Now, thanks largely to advances in computing, researchers in computational biology and data science are harnessing the power of the masses and making discoveries that provide valuable insights into human health.
Tackling Data on Complex Diseases
Trey Ideker, Ph.D. , a professor of medicine at the University of California, San Diego (UCSD), has used crowdsourcing in his graduate-level bioinformatics classes to analyze results from genome-wide association studies. These studies allow researchers to identify particular gene variations that are linked with a disease or another trait.
Some diseases are triggered by single gene mutations or changes, but most conditions are much more complex. A combination of gene variations as well as environmental and other factors influence disease development.
“Common diseases like diabetes, cancer, heart disease, and neurological and psychiatric disorders have hundreds or even thousands of genes that are contributing to them,” Dr. Ideker says. “When you have diseases that involve so many genes, and the massive amount of data that’s associated with those genes, it’s hard to find connections.”
Students in Dr. Ideker’s class applied a classroom approach to crowdsourcing for a project on schizophrenia. The challenge was to develop computer algorithms that could generate a ranked list of 100 genes associated with schizophrenia. Students were given data on gene variants from more than 51,000 individuals.
“Setting this up as a competition pushed the students to explore different methods,” says UCSD graduate student Samson Fong, the teaching assistant for the class. “In a regular lab setting, you might have one or two people working on a problem. In this case, we allowed the students to develop eight or nine different approaches, which we could compare side by side. We learned much more about which methods worked and which didn’t.”

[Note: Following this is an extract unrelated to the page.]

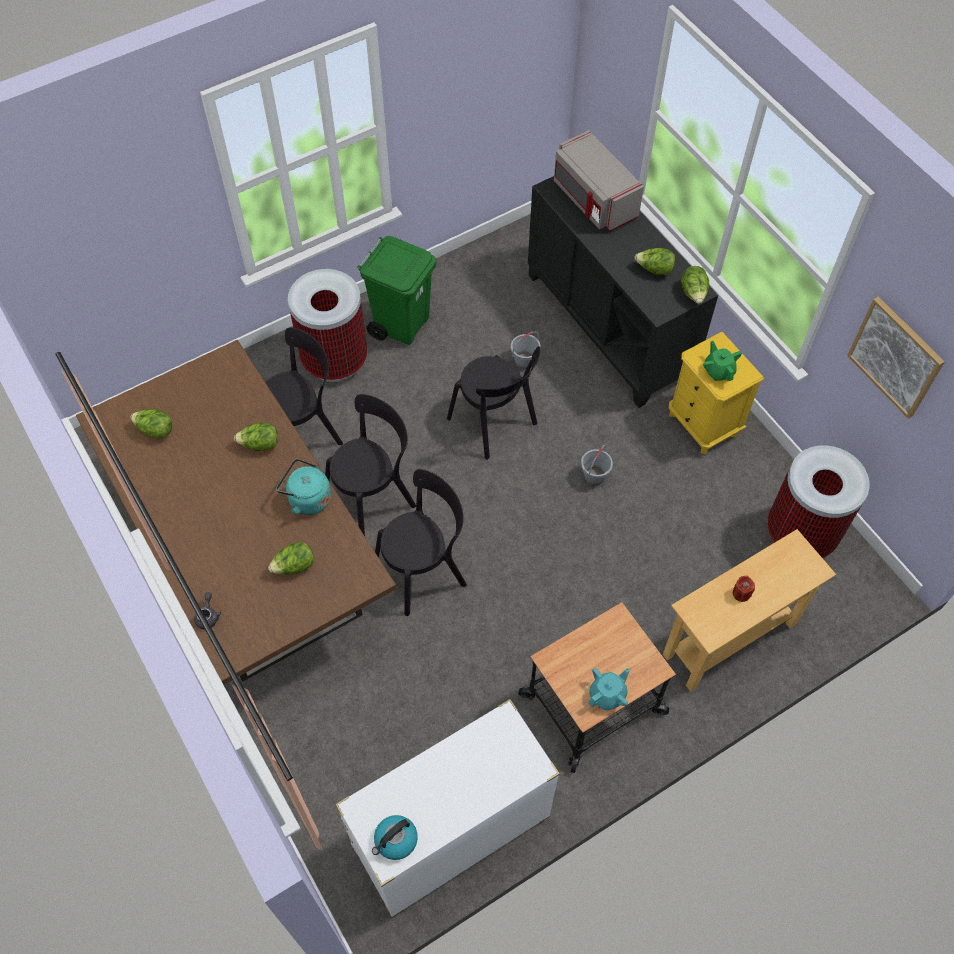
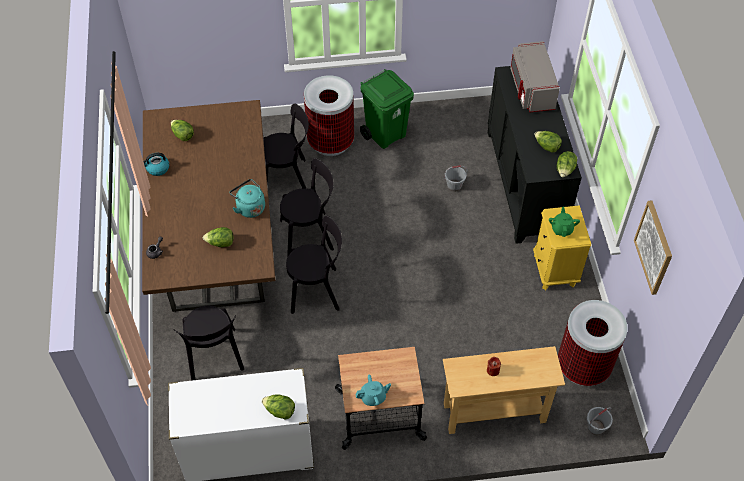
camera: 25 degrees right, 5 degrees down
(260, 445) = (239, 166): lettuce -> lettuce (279, 411)
(395, 840) = (190, 417): kettle -> kettle (157, 168)
(494, 424) = (412, 218): black chair -> black chair (214, 357)
(594, 476) = (460, 275): grey bucket -> grey bucket (596, 427)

Dr. Ideker adds that running a competition in a classroom setting, rather than within the scientific community, encouraged collaboration as well as competition.
Fong agrees, noting that students learned a lot from each other. Additionally, they were guided to take their projects in different directions, to ensure a wider range of solutions. He explains that because students worked on teams instead of individually, they tackled much more complex problems than they could have on their own.

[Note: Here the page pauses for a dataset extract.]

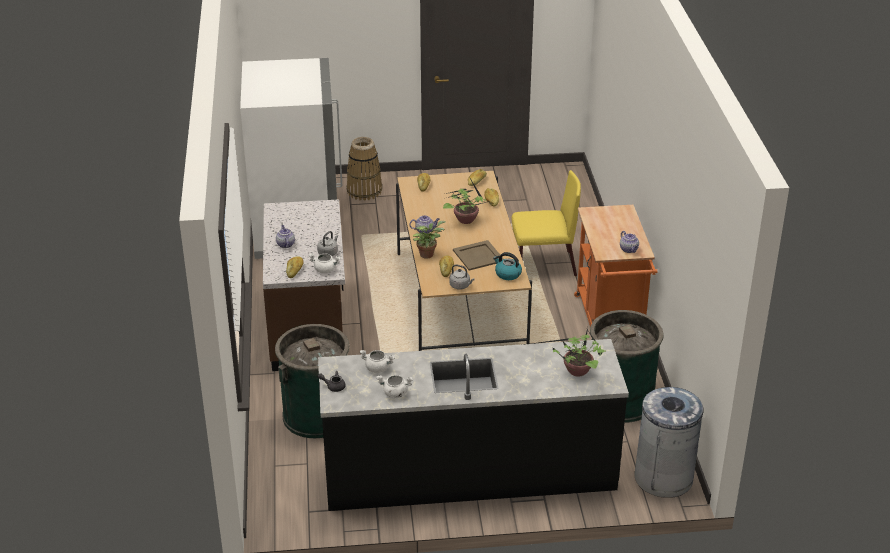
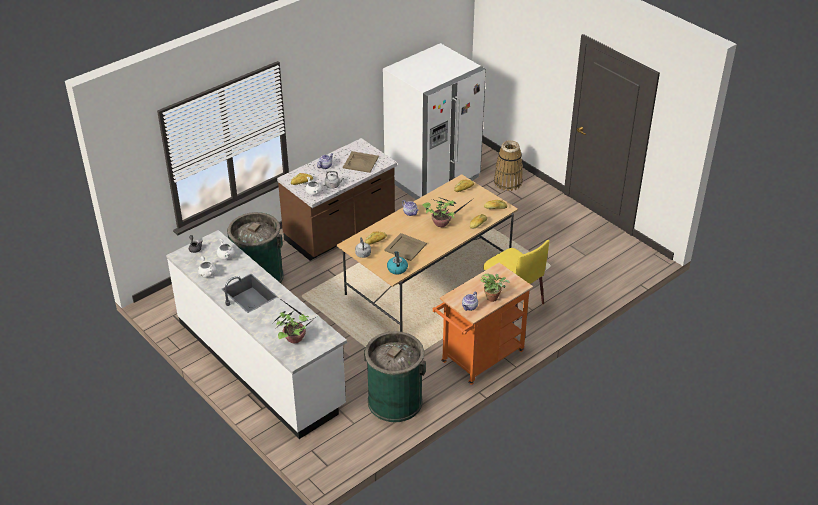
camera: 55 degrees right, 5 degrees up
(309, 220) = (361, 162): none -> beige tray
(427, 254) = (385, 226): potted plant -> potted plant (493, 298)
(469, 472) = (260, 363): black counter -> white counter
(664, 477) = (331, 457): grey trash can -> none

Advancing Science with a Combination of Computational Methods
The winning method from the competition led to a computational approach, called Network-Assisted Genomic Association, published in iScience. This approach outperformed other methods in identifying known disease genes and in how well the results from the analysis could be replicated. Dr. Ideker has already used the competition framework in another class to develop algorithms related to computational challenges in structural biology.
“This is a field that’s evolving so quickly that for most problems, there is unlikely to be only one computational method that will work,” Dr. Ideker says. “With this classroom approach, we see how the research can benefit from sampling a bouquet of different ideas. You’re pushing science forward in a really nice way.”
Dr. Ideker’s work is supported by NIGMS grant P41GM103504.